Even the coaching staff has not backed away from talking about a title run.
However, junior defensive tackle Quinn Pitcock has a bit of a different take. Yes, he thinks the Buckeyes will be very good this year, but he says it's way too early to be talking about a possible national championship.
"The pieces are definitely not in place right now," Pitcock said with the same intensity he plays with. "It's spring right now and we're working on little things here and there. We've still got camp. So, I'll put it this way: No, we're not a championship team right now, we're still in the process of working on it.
"But this whole class of guys, there's a lot of willpower to win. We're willing to work hard and do anything that's possible to win."
Ohio State's defense struggled the first half of the 2004 season. The unit was breaking in a lot of young players, but by the end of the season it was playing the brand of defense that Buckeye fans are used to seeing.
This year, Pitcock says OSU wants to be an aggressive defense all season.
"We're going to go back to our old mentality," he said. "We're going to go back to more of an attacking defense, which I think we did towards the last couple games (of the 2004 season). With that, we've had better success."
It is a goal of OSU's defense to once again be respected as one of the best units in the country, as it was in 2002 and 2003.
"Yes it is," Pitcock said. "Definitely last year we probably didn't get that respect. We trying to get to that attack force and get that swagger of being that defense again. We want to see our defensive line in their backfield. We want to see all 11 guys running to the ball. If we can do that, most likely we'll get the job done."
The 6-3, 305-pound Pitcock had an outstanding season as a first-year starter in 2004. His stats weren't great (49 tackles, 7.5 tackles-for-loss, two sacks) but he drew double teams each game. His role is very similar to what Tim Anderson's used to be. Anchor the middle, eat up offensive linemen, and let other players collect the majority of tackles and sacks.
Now entering his fourth year in the program, Pitcock is the leader of the defensive line. But he doesn't feel like an old veteran.
"No, I don't feel like one," he said. "Time has flown by. I guess it doesn't feel like I'm that old because I'm always learning every day. You never really understand everything, so you always feel young because you don't know everything."
Pitcock says there are up to 10 players fighting for the four starting spots on the defensive front.
"Well, right now I think there's great competition," he said. "There's a lot of guys competing really hard for a position. (Defensive line coach Jim Heacock) says, especially now that it's spring, that no one has a spot. So, everybody is just working hard."
The big concern with the defensive line is finding a consistent pass rusher. But Pitcock says there are two players that can fill that void.
"We've got Jay (Richardson), who is a great pass rusher," he said. "We've got (Mike) Kudla who's an all-around great athlete, he can play linebacker too."
If the 6-6, 280-pound Richardson steps up and plays well this year, it could be a huge boost for OSU's defense.
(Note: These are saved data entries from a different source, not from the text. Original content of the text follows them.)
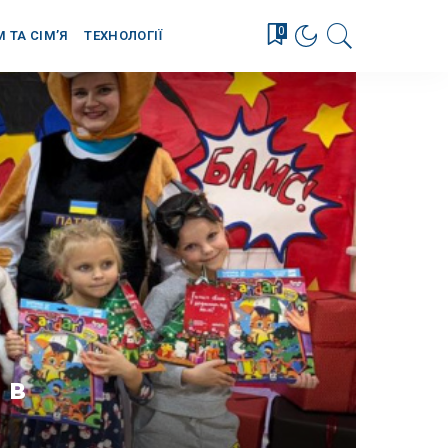
0
М ТА СІМ’Я
ТЕХНОЛОГІЇ
 в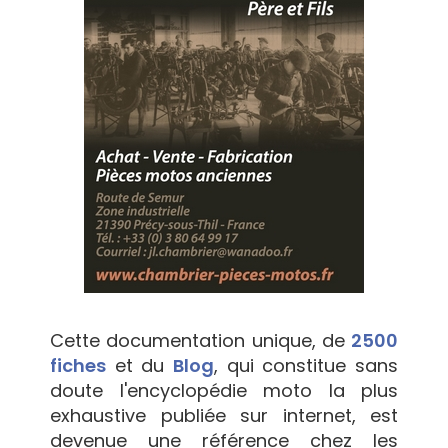
Cette documentation unique, de
2500
fiches
et du
Blog
, qui constitue sans
doute l'encyclopédie moto la plus
exhaustive publiée sur internet, est
devenue une référence chez les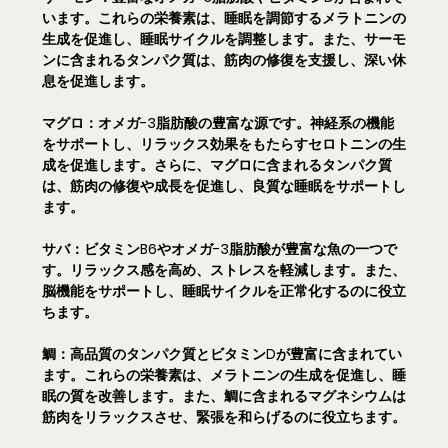
います。これらの栄養素は、睡眠を調節するメラトニンの
生成を促進し、睡眠サイクルを調整します。また、サーモ
ンに含まれるタンパク質は、筋肉の修復を支援し、深い休
息を促進します。
マグロ：
オメガ-3脂肪酸の豊富な源です。神経系の機能
をサポートし、リラックス効果をもたらすセロトニンの生
成を促進します。さらに、マグロに含まれるタンパク質
は、筋肉の修復や成長を促進し、良質な睡眠をサポートし
ます。
サバ：
ビタミンB6やオメガ-3脂肪酸が豊富な魚の一つで
す。リラックス感を高め、ストレスを軽減します。また、
脳機能をサポートし、睡眠サイクルを正常化するのに役立
ちます。
鯛：
高品質のタンパク質とビタミンDが豊富に含まれてい
ます。これらの栄養素は、メラトニンの生成を促進し、睡
眠の質を改善します。また、鯛に含まれるマグネシウムは
筋肉をリラックスさせ、緊張を和らげるのに役立ちます。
"Definitely," Pitcock said. "Out in practice in pass rush, he can beat everybody, all the time. Even in games, we've seen it here and there. We've seen it. I think with everybody, it's just a matter of consistently. Doing that every play, every down, all the time."
Pitcock also says the backup defensive tackles are beginning to play well.
"Sian (Cotton) is definitely coming on," he said. "I think he's starting to understand the defense a lot more, which is letting him get off the more quicker. Not as being as hesitant. "Then, I think Nader (Abdallah) has really good hands and he's a big guy that moves well. So, I think both of those guys are coming along well."
David Patterson could line up at tackle or end.
"He can play any position really," Pitcock said. "We've got a lot of guys that are playing both inside and outside right now."
Having a year of experience under his belt will make Pitcock an even better player this season.
"I think the biggest thing that a lot of us learned last year was being in game situations and just learning about what the offenses are going to do," Pitcock said. "It makes the job easier on you. So, I think just taking it to the next level is what we're trying to do this year."
"It's definitely a big addition," Pitcock said. "They're both great players and they work hard on and off the field. They know how to play and they'll play every down to the fullest."